# Average of Group, not per item



## zapppsr (Nov 4, 2015)

Hi. 

I have some data that is organized like this:

Group 1 - Jan - Type 1 = 100
Group 1 - Feb - Type 1 = 100
Group 1 - Jan - Type 2 = 10
Group 1 - Feb Type 2 = 10

The Average of *Type 1, is 100*. The Average of *Type 2, is 10*. The Average of all, regardless type, is *55*.

Now, if I sum the data by group, I will have 110 in Jan and 110 in Feb, which gives me the Average of *110 for the sum of the group*.

I have this measure in Power Bi: MetaM = AVERAGE('Produção Fisica'[Total Meta]).
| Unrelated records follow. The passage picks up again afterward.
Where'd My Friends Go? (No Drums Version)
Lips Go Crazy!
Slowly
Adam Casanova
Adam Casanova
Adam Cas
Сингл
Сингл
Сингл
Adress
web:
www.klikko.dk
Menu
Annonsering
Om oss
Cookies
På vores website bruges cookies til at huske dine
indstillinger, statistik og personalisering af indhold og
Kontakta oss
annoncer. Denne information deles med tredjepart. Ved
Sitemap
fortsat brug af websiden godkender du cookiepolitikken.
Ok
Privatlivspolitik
This results in 55, because it is calculating the average of the items in Group 1.

[Total Meta] is calculated on the type level.

I want a measure that gives me 110, which is the average of the sum of the items in the group.

Can it be done?


----------



## scottsen (Nov 4, 2015)

> average of the sum of the items in the group.



Maybe this?  Didn't totally get the ask here... 
=AVERAGEX(VALUES(MyTable[GroupField]), CALCULATE(SUM(MyTable[ValueField])))


----------



## zapppsr (Nov 5, 2015)

Thank you very much for answering scottsen . I gave it a try right now, but instead of getting the average of the group, I'm getting the sum. Probably because the last part of the expression.
You said you did't understand well what I was asking... let me put this way:

The data is:

Group 1 - Jan - Type 1 = 100
Group 1 - Feb - Type 1 = 100
Group 1 - Jan - Type 2 = 10
Group 1 - Feb Type 2 = 10

But I want to calculate as if it was like this:

Group 1 - Jan - = 100
Group 1 - Jan - = 10
Group 1 - Feb - = 10
Group 1 - Feb - = 100

Jan 110, Feb 110, Average = 110

Its like ignoring the type and sum by the group.

Looking at your solution I though it would work, but the averagex encapsulating the rest is not making an average but a sum.

I hope I was able to explain better now.


----------



## scottsen (Nov 6, 2015)

Ya, I still like my measure.  SUM some stuff together, than Average them.

What does your measure actually look like?
=AVERAGEX(VALUES(MyTable[*Months*]), CALCULATE(SUM(MyTable[ValueField])))


----------